> [What is needed]:
Copy the lines word for word, starting at the first one and ending with the line that contains "wire — electrical". Leave the pictures out of your copy.
________
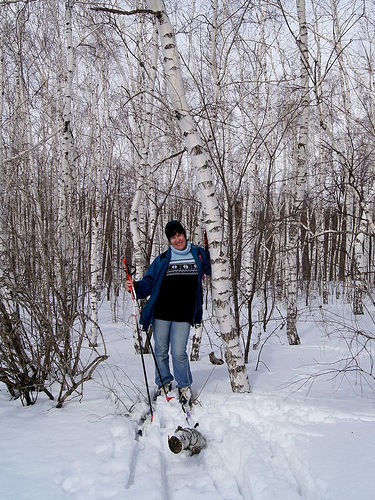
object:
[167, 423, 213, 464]
tree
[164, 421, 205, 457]
log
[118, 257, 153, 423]
ski poles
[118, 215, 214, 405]
woman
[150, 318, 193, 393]
blue jeans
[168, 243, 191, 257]
turtle neck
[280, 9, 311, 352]
trees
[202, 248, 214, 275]
arm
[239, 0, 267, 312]
tree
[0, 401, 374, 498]
snow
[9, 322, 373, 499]
ground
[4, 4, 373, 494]
picture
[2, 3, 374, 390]
wooded area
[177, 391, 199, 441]
skis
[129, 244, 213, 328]
coat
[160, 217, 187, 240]
hair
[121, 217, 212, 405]
she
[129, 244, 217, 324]
sweater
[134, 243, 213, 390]
clothing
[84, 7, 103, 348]
trees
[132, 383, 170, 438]
skis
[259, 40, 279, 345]
tree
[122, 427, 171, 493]
tracks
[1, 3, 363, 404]
several trees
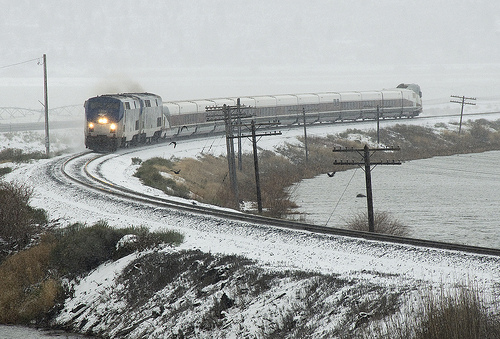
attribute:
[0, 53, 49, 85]
wire — electrical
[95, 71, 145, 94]
exhaust — faint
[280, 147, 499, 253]
water — open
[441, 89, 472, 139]
pole — utility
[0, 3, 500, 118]
sky — gray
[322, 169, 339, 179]
bird — flying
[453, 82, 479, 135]
pole — utility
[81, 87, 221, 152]
locomotive — blue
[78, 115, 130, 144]
locomotive headlights — on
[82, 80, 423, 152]
train — white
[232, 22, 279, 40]
sky — blue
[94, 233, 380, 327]
snow — hill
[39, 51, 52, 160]
utility pole — distant 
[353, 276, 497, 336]
weeds — tall, brown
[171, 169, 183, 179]
bird — flying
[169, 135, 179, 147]
bird — flying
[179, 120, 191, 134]
bird — flying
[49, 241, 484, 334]
hill — covered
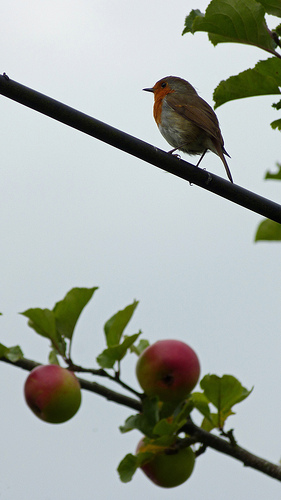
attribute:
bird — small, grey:
[137, 65, 237, 212]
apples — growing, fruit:
[23, 330, 201, 489]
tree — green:
[2, 3, 279, 500]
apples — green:
[135, 429, 203, 491]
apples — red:
[21, 341, 200, 427]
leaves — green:
[1, 266, 269, 484]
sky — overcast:
[12, 3, 167, 61]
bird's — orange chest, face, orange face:
[140, 73, 175, 102]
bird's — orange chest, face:
[151, 98, 168, 128]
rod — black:
[0, 63, 280, 243]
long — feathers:
[165, 90, 231, 157]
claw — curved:
[139, 133, 225, 204]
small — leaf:
[110, 445, 160, 486]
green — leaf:
[96, 329, 148, 367]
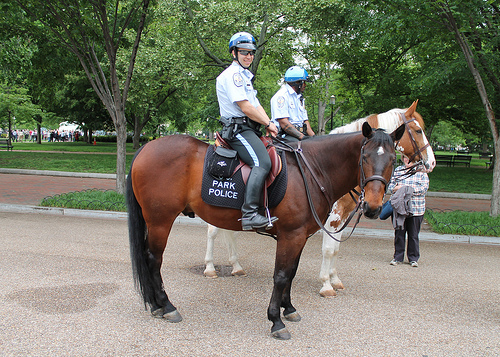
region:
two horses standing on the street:
[115, 22, 465, 287]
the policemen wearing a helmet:
[207, 25, 267, 85]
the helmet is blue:
[213, 10, 268, 75]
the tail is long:
[96, 136, 176, 313]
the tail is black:
[100, 115, 183, 307]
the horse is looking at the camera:
[328, 114, 430, 263]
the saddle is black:
[187, 137, 249, 212]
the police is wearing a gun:
[195, 92, 282, 159]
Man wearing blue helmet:
[218, 32, 278, 234]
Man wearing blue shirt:
[215, 31, 287, 233]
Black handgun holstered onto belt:
[215, 114, 236, 141]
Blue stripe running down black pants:
[237, 133, 261, 167]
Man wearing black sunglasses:
[213, 30, 280, 230]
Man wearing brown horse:
[213, 30, 280, 233]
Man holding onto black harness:
[215, 29, 287, 231]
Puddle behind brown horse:
[3, 278, 121, 311]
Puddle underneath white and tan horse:
[187, 256, 242, 279]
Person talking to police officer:
[377, 148, 435, 269]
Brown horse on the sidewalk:
[100, 119, 402, 346]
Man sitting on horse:
[212, 25, 289, 232]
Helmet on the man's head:
[223, 32, 255, 52]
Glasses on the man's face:
[235, 44, 257, 59]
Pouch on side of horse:
[200, 141, 244, 188]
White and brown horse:
[200, 101, 439, 298]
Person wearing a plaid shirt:
[385, 144, 433, 272]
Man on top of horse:
[263, 57, 315, 140]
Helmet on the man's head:
[277, 60, 309, 82]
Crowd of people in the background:
[3, 115, 93, 151]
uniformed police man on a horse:
[183, 18, 305, 253]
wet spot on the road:
[10, 275, 124, 318]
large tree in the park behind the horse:
[27, 9, 155, 204]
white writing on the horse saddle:
[206, 176, 241, 200]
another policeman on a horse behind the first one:
[263, 62, 325, 137]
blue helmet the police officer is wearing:
[228, 30, 258, 47]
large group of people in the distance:
[11, 123, 77, 141]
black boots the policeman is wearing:
[242, 200, 279, 237]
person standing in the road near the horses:
[387, 148, 433, 272]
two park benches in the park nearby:
[433, 149, 478, 171]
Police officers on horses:
[123, 31, 438, 341]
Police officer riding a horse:
[121, 29, 406, 340]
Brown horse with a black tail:
[123, 120, 407, 339]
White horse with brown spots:
[202, 96, 435, 298]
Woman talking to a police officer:
[378, 147, 430, 269]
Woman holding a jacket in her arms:
[378, 149, 430, 269]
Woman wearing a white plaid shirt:
[376, 147, 430, 269]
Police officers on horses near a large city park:
[0, 0, 499, 356]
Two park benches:
[428, 152, 475, 169]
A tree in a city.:
[24, 0, 161, 202]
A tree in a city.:
[346, 36, 436, 161]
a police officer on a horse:
[209, 24, 285, 232]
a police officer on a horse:
[271, 59, 328, 135]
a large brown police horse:
[114, 114, 438, 326]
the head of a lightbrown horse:
[391, 103, 441, 175]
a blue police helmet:
[227, 18, 259, 61]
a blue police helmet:
[284, 61, 314, 86]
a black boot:
[235, 208, 281, 237]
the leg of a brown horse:
[268, 230, 299, 344]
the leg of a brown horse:
[321, 225, 341, 296]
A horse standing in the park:
[125, 121, 411, 337]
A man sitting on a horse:
[216, 30, 281, 231]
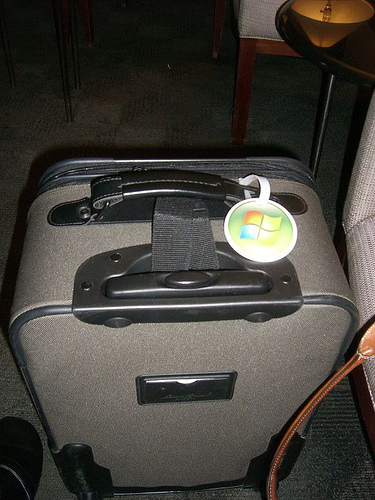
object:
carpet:
[8, 38, 226, 142]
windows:
[239, 208, 284, 243]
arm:
[340, 93, 374, 235]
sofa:
[333, 87, 375, 464]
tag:
[224, 197, 298, 263]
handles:
[92, 158, 273, 300]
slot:
[134, 370, 238, 405]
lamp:
[289, 8, 363, 48]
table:
[274, 0, 375, 88]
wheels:
[71, 461, 304, 499]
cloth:
[342, 92, 375, 410]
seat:
[345, 214, 375, 409]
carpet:
[96, 112, 148, 135]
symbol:
[241, 201, 281, 250]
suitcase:
[8, 156, 361, 500]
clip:
[237, 173, 272, 203]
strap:
[271, 369, 353, 461]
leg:
[230, 56, 254, 144]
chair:
[230, 0, 302, 147]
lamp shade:
[288, 0, 375, 25]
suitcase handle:
[87, 170, 259, 212]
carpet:
[0, 0, 374, 499]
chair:
[334, 85, 374, 461]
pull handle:
[104, 270, 272, 297]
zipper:
[42, 160, 286, 174]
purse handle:
[265, 322, 375, 499]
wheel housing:
[52, 443, 116, 499]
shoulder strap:
[151, 194, 219, 273]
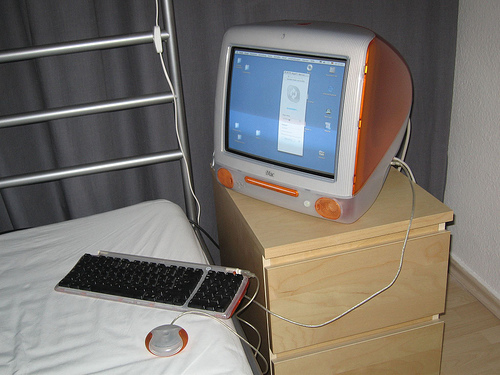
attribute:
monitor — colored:
[210, 19, 415, 225]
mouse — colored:
[144, 326, 189, 358]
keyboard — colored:
[54, 249, 252, 320]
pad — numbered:
[188, 270, 243, 312]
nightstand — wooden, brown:
[214, 166, 455, 375]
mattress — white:
[1, 198, 256, 375]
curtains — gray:
[1, 0, 459, 265]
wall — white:
[443, 2, 499, 318]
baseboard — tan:
[446, 254, 499, 321]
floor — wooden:
[440, 272, 500, 374]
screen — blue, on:
[226, 48, 346, 179]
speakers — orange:
[217, 167, 341, 221]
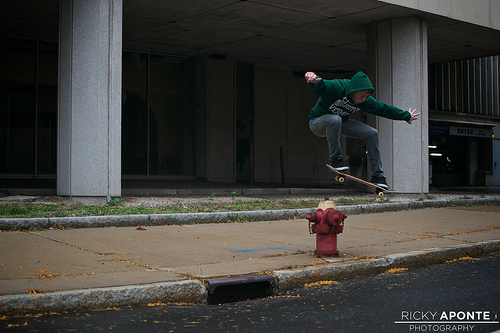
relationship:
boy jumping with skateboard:
[301, 67, 413, 190] [319, 153, 401, 203]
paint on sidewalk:
[227, 239, 294, 254] [0, 197, 500, 294]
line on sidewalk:
[217, 230, 335, 285] [257, 69, 402, 234]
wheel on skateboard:
[334, 173, 346, 188] [322, 157, 401, 206]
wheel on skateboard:
[374, 189, 389, 204] [322, 157, 401, 206]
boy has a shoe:
[301, 67, 413, 190] [328, 152, 351, 172]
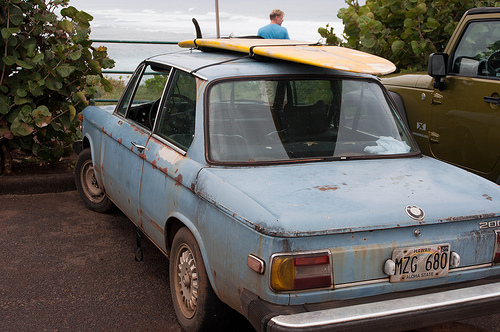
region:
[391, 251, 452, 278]
the license plate is white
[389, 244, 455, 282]
the plate number is MZG 680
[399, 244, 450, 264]
a rainbow is at the top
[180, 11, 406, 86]
a surf board is tied to the roof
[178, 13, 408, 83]
the surfboard is yellow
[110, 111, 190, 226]
there is rust on the door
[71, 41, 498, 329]
the car is a bmw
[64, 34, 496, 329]
the car is baby blue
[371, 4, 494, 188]
a jeep is parked over to the side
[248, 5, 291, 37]
the man is watching the ocean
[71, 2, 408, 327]
car parked in parking lot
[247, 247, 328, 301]
back lights of car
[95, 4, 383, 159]
surf board on top of car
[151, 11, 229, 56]
black surf fin on car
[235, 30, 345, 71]
black tie down straps on board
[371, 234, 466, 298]
license plat on back of car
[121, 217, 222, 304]
back tire of car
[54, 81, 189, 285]
rusty brown spots on car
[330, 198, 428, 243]
logo on back of car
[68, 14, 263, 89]
ocean in background by car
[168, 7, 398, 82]
a yellow surfboard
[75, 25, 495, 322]
an old blue car with surfboard on top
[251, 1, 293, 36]
a person wearing blue shirt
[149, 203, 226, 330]
a wheel of an old car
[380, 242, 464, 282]
a plate number of an old car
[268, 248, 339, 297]
a back light of an old car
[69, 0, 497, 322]
a yellow surfboard tied on top of a blue car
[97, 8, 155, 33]
a body of water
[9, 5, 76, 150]
a plant with lots of leaves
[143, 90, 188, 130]
a stirring wheel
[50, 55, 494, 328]
an old blue car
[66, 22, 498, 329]
this is a car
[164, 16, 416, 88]
a yellow surf board on top of the car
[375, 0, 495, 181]
this is a car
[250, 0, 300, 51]
this is a person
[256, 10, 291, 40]
the person is wearing a blue shirt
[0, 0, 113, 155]
a tree with green leaves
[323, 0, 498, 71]
a tree with green leaves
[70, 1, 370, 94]
a cloudy sky in the background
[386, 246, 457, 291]
the number plates on the car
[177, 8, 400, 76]
yellow surfboard on top of a car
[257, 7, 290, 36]
man in a blue shirt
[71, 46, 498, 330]
rusty old BMW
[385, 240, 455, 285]
license plate on car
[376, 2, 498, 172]
Jeep parked next to car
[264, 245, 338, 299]
tail light on the car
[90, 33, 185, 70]
body of water in the distance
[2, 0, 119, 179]
tall foliage at the side of the curb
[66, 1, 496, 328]
two vehicles parked at the curb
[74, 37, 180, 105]
steel fence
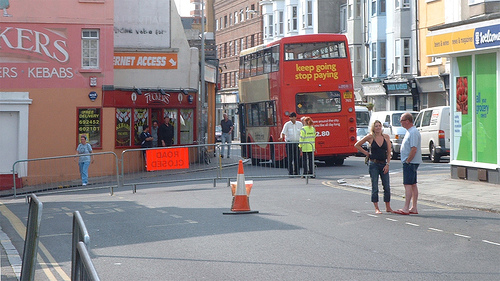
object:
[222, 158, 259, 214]
traffic cone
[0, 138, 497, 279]
road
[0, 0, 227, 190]
brick building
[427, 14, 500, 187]
building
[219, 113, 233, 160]
man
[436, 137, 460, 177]
ground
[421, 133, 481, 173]
ground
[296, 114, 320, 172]
woman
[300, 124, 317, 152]
safety shirt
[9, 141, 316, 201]
barricade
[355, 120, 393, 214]
people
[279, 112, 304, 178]
people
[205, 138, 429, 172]
street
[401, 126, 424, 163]
white shirt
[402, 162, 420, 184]
blue shorts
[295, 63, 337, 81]
sign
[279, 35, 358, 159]
back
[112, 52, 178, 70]
sign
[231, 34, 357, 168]
bus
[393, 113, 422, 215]
man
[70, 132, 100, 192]
person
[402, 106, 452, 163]
car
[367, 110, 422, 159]
car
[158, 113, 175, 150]
man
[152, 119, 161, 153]
man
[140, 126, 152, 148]
man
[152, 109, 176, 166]
door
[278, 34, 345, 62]
window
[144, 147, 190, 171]
sign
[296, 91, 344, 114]
window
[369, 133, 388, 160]
shirt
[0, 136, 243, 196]
sidewalk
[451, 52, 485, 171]
window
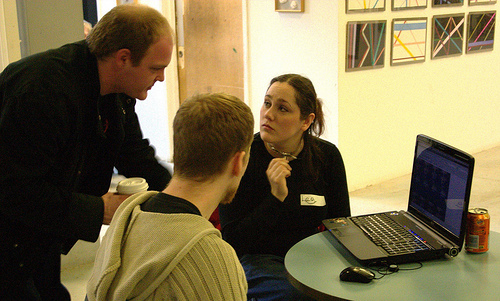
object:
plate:
[18, 27, 28, 38]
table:
[283, 229, 498, 300]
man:
[0, 2, 174, 300]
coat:
[0, 39, 175, 300]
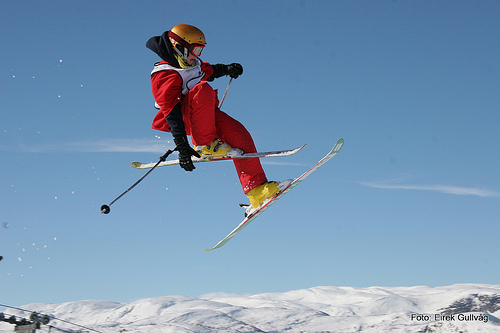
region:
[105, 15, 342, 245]
skier doing a ski trick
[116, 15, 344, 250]
a black hoody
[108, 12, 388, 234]
skier wearing black gloves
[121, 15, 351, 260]
skier floating in the air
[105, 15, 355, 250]
skier doing a ski jump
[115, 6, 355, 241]
pair of yellow shows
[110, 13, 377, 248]
a gold and yellow helmet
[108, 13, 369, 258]
two pair of ski poles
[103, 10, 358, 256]
a red jump suit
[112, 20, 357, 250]
a pair of skis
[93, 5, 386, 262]
the skier is hanging in mid air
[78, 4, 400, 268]
the skier is dressed in red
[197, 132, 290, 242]
the skier's boots are yellow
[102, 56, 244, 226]
the person has two ski poles in hand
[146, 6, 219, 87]
the helmet is gold colored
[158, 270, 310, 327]
the mountains are covered with snow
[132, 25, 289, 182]
the skier has on a black hoodie under the ski suit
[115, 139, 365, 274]
the skis are white, green & red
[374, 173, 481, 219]
the clouds are very few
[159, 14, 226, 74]
the skier looks like he's crying out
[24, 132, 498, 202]
White clouds in the sky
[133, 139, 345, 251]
________
> [Response to this exercise]:
object:
[167, 423, 213, 464]
tree
[164, 421, 205, 457]
log
[118, 257, 153, 423]
ski poles
[118, 215, 214, 405]
woman
[150, 318, 193, 393]
blue jeans
[168, 243, 191, 257]
turtle neck
[280, 9, 311, 352]
trees
[202, 248, 214, 275]
arm
[239, 0, 267, 312]
tree
[0, 401, 374, 498]
snow
[9, 322, 373, 499]
ground
[4, 4, 373, 494]
picture
[2, 3, 374, 390]
wooded area
[177, 391, 199, 441]
skis
[129, 244, 213, 328]
coat
[160, 217, 187, 240]
hair
[121, 217, 212, 405]
she
[129, 244, 217, 324]
sweater
[134, 243, 213, 390]
clothing
[84, 7, 103, 348]
trees
[132, 383, 170, 438]
skis
[259, 40, 279, 345]
tree
[122, 427, 171, 493]
tracks
[1, 3, 363, 404]
several trees
attribute:
[0, 53, 49, 85]
wire — electrical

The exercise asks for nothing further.